Education has devolved to the point whereby much of it is unrecognizable to the common man. Much of its subject matter now exists for its own sake. Inept governments use academia as intellectual cover to bolster destructive policy, and public and private funds are lavishly spent in universities by a people still in awe of a legacy of profound knowledge and innovation that is unfortunately eroding awayed.

In the 21st century, we just have our subjective senses for observation, absent of any substantial conclusion or an understanding of Paine’s classic “common sense”. We are lacking conviction of obvious evidence in exchange for the safety of tolerance de jour and muffled silence. We leave our conclusions of meaning for which the elites attend with intolerance, and their supporters parrot.
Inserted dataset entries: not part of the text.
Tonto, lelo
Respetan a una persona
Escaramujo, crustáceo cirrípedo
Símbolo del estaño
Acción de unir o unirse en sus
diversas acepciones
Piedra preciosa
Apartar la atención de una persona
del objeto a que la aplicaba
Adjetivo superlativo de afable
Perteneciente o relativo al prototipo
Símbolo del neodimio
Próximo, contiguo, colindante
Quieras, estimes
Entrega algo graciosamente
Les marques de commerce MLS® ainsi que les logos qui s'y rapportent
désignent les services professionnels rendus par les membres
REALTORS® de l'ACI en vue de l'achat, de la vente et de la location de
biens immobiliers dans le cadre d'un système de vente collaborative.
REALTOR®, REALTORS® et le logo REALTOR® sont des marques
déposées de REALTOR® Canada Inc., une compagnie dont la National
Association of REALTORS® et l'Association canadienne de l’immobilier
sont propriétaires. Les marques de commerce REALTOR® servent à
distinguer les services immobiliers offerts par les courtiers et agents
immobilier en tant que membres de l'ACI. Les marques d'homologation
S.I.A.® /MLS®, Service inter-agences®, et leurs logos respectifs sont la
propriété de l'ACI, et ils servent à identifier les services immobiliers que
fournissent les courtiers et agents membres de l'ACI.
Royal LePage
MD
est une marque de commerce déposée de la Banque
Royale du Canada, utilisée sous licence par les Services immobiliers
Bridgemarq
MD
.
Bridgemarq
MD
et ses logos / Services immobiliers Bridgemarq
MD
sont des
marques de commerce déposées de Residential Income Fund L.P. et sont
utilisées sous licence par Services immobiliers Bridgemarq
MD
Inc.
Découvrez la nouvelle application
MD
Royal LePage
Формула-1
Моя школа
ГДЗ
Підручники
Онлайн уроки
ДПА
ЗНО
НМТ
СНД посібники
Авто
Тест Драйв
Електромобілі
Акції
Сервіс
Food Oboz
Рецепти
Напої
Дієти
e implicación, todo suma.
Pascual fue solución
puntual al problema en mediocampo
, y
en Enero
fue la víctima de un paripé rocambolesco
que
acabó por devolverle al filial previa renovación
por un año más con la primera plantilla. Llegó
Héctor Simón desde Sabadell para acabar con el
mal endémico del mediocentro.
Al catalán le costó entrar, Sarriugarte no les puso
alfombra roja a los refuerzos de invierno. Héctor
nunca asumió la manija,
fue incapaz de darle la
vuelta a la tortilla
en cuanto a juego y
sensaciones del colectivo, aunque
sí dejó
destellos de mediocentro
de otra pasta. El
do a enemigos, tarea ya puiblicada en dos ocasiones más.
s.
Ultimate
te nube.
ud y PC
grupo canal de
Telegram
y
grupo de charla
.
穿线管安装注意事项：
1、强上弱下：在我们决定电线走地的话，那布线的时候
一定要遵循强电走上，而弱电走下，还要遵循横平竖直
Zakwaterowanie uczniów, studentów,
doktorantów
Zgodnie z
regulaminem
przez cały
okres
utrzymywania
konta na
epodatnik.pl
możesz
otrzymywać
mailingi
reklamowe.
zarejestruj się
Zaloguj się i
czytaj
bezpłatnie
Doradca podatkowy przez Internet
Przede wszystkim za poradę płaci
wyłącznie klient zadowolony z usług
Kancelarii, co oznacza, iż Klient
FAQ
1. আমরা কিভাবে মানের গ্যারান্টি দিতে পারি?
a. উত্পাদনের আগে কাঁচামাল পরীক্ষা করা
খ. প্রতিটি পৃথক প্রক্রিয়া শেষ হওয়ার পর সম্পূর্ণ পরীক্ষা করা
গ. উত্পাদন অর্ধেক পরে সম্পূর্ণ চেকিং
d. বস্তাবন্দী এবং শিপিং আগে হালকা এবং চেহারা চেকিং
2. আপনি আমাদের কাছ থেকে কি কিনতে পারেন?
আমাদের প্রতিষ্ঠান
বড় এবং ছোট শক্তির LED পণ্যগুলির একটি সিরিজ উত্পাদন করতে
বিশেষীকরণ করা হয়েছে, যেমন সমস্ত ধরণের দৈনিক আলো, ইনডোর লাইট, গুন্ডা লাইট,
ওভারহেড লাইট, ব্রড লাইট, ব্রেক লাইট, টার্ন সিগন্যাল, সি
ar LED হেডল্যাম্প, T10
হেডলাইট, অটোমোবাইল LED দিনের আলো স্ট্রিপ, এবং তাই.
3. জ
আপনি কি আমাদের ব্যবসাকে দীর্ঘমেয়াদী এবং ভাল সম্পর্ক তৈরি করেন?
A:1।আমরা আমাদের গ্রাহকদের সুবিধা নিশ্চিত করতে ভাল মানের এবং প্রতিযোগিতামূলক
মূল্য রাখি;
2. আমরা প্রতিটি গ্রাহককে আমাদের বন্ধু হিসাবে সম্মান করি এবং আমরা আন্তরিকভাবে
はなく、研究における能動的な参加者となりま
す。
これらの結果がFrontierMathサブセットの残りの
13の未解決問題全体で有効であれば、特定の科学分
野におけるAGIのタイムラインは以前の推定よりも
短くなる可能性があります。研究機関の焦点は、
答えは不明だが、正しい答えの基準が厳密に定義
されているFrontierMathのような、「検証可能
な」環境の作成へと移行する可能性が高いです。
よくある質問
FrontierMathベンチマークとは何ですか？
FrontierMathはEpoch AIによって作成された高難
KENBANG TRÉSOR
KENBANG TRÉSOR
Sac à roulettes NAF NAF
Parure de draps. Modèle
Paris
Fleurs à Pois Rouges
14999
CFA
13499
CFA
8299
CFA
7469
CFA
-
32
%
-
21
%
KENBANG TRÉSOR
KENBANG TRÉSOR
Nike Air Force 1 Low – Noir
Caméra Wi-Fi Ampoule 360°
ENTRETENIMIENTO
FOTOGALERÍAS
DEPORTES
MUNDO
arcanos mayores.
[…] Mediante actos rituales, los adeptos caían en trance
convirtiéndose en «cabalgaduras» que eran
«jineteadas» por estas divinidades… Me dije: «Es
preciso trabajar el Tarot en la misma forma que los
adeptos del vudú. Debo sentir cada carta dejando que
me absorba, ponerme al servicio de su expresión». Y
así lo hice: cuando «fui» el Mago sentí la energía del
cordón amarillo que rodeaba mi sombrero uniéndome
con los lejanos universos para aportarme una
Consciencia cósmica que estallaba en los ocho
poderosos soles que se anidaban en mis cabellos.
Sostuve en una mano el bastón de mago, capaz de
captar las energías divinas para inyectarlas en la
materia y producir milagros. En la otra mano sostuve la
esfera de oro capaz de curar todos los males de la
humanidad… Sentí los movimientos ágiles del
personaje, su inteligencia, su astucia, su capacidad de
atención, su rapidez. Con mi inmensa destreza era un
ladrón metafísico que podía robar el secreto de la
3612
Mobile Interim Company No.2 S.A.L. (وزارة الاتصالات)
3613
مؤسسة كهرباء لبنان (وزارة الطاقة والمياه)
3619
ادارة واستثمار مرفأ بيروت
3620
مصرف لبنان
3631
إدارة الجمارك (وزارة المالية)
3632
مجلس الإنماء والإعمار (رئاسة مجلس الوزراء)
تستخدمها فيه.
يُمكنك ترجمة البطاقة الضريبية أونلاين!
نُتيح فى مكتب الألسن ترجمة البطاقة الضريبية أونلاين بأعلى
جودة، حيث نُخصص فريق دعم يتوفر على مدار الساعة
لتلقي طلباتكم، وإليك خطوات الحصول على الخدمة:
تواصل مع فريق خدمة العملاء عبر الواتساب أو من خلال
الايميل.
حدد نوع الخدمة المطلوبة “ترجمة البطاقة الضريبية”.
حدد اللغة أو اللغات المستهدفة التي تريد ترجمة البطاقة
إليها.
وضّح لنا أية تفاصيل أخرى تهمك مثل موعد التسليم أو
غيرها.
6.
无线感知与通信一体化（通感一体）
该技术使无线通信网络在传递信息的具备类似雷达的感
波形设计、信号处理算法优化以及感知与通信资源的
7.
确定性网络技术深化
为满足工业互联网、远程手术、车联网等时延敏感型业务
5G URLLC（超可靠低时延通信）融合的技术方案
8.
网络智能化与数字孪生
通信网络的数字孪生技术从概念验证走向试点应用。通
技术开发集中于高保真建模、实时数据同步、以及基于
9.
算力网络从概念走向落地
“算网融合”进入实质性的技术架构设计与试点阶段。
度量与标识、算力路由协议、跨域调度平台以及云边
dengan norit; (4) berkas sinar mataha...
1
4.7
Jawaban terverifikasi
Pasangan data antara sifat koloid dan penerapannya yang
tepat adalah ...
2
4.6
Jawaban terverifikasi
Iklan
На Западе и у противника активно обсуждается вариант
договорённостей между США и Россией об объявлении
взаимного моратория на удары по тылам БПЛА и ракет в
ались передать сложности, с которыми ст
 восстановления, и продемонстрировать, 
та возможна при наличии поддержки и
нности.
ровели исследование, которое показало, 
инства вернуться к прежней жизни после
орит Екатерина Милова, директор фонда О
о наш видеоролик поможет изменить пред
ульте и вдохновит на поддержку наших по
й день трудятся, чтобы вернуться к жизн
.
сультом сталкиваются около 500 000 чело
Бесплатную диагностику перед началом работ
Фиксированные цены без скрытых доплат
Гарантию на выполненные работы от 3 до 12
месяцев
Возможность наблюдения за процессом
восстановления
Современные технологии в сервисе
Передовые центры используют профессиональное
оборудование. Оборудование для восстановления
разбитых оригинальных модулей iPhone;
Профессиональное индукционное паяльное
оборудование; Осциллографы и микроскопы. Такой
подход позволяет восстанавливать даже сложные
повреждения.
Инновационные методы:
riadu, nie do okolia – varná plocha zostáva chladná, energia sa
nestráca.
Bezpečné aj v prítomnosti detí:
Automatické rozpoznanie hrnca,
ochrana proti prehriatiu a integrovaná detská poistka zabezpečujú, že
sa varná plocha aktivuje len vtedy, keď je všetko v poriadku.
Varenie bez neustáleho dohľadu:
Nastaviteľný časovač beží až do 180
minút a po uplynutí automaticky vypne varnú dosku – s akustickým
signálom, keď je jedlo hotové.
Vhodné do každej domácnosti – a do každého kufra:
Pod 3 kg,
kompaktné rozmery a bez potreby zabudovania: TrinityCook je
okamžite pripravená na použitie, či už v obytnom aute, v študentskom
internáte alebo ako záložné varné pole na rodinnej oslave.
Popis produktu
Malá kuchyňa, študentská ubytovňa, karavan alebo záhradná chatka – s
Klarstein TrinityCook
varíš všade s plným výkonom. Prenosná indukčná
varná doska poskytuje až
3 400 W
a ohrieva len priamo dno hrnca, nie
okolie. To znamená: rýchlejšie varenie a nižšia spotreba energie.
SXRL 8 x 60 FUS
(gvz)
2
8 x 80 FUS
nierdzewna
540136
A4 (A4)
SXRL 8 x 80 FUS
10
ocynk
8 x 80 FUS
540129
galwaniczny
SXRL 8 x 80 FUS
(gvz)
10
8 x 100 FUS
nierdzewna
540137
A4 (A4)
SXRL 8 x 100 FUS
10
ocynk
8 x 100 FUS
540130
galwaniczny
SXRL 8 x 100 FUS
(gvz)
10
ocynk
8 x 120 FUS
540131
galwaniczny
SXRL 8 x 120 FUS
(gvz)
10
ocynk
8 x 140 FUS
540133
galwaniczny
Yes, you do you and I’ll do me, but if the majority of us cannot have some values in common and resist vocally the assault on God-given liberties to ourselves and others, then our republic and civilization is lost.

America once had the common sense to aspire to the values of liberty, and for most Americans those values were rooted in natural law, Western culture, and biblical wisdom. That is what drew people to our shores and was memorialized in the Statue of Liberty on Ellis Island by admirers from France. Today some legal and illegal immigrants to the US are not only seeking liberty, but escaping tyranny. Some are still applying through a broken immigration process that has become a political football from one “Super Bowl-rule-u-cratic“ administration to the next.

Liberty matters not to many leaders who gave an oath to protect our borders, our US Constitution, and all citizens, who notably polled 74% in favor of a more secure border. When the leaders lose their integrity and the governed forfeit their consent and courage, it takes a simple innocent child with innate common sense, untarnished by a corrupt culture, to declare that the emperor has no clothes.